** Supplied data follows **

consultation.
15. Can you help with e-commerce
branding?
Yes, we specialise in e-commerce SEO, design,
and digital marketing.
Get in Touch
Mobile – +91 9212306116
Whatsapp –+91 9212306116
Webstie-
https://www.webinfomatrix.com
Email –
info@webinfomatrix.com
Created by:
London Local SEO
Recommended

** End of Supplied data **

:: Aim of the exercise ::
Show each line of the material above where "webinfomatrix" occurs.

:: Completed exercise ::
https://www.webinfomatrix.com
info@webinfomatrix.com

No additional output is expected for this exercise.